Brian Ssenyondo

Personal information
- Date of birth: 23 August 1993 (age 32)
- Place of birth: Fort Portal, Uganda

Team information
- Current team: Kampala Capital City Authority Football Club (co‑coach)

Managerial career
- Years: Team
- 2024: Uganda national football team (National U17 Head Coach)
- 2023–2025: Kitara FC
- 2021–2023: UPDF FC
- 2019: Mbarara City FC
- 2011–2018: Synergy FC

= Brian Ssenyondo =

Ugandan football coach

Brian Ssenyondo Coach Muto (born 23 August 1993) is a Ugandan football coach for Uganda national under‑17 football team and co‑coach for Kampala Capital City Authority Football Club.

== Early life and education ==
Brian Ssenyondo was born in Fort Portal, but raised in Masaka, Uganda.
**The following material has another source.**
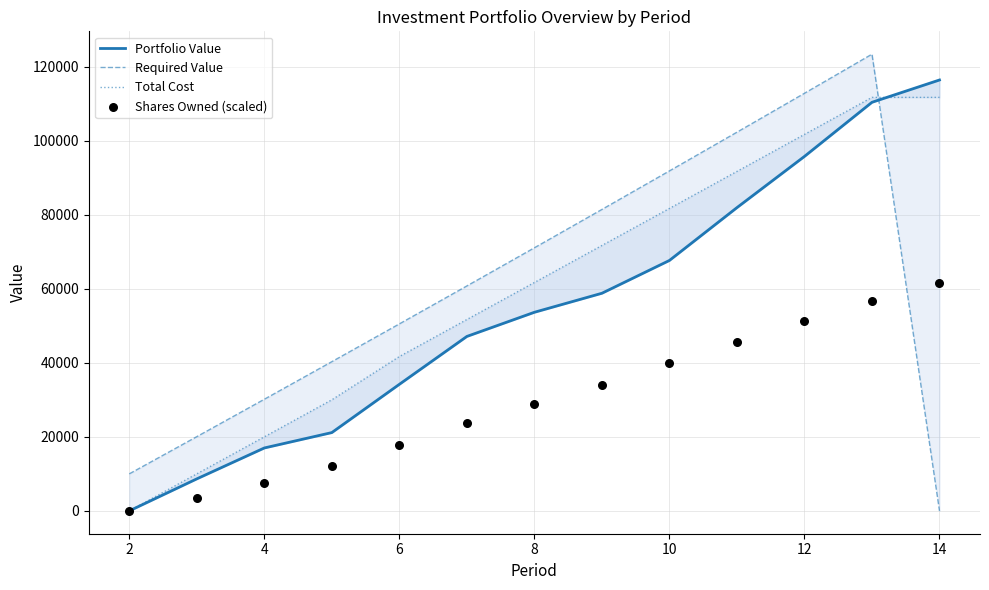

Which series has the widest spread of Y values?

Required Value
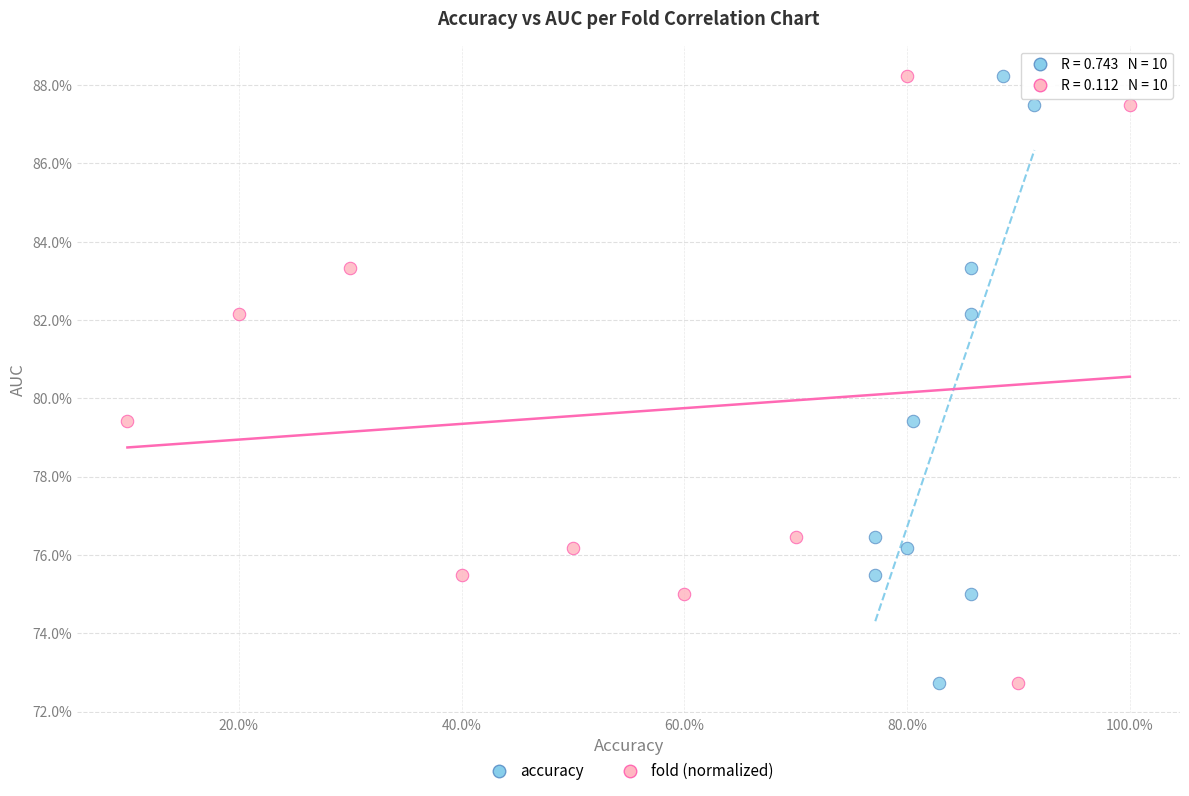

What are all the series names shown in the legend?

accuracy, fold (normalized)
He studied from Hope primary School and Masaka Secondary School.

== Coaching education ==
He completed the CAF A Coaching Diploma in 2024.

He holds the CAF B Coaching Diploma Licence.

He holds CAF C Coaching Licence.

== Coaching career ==
Ssenyondos coaching career started in Masaka with Ball Line Academy where he was a player until 2011. In November 2011, He founded Synergy FC and served as its head coach until 2018. He was the head coach of St Johns SS, Kawuga and Uganda Martyrs University. on 1 July 2019, He was appointed as the head coach for Mbarara City FC. From July 2021 to June 2023, Ssenyondo was the head coach for UPDF FC. From 2023 to October 2024, He was the head coach of Kitara FC. In June 2025, Ssenyondo joined KCCA FC as their Co-coach for the senior men's team.

== Achievements and honors ==
2024 Male Coach of the Year.

Pilsner Coach of the month of February 2021.

Pilsner Coach of the month of September 2021.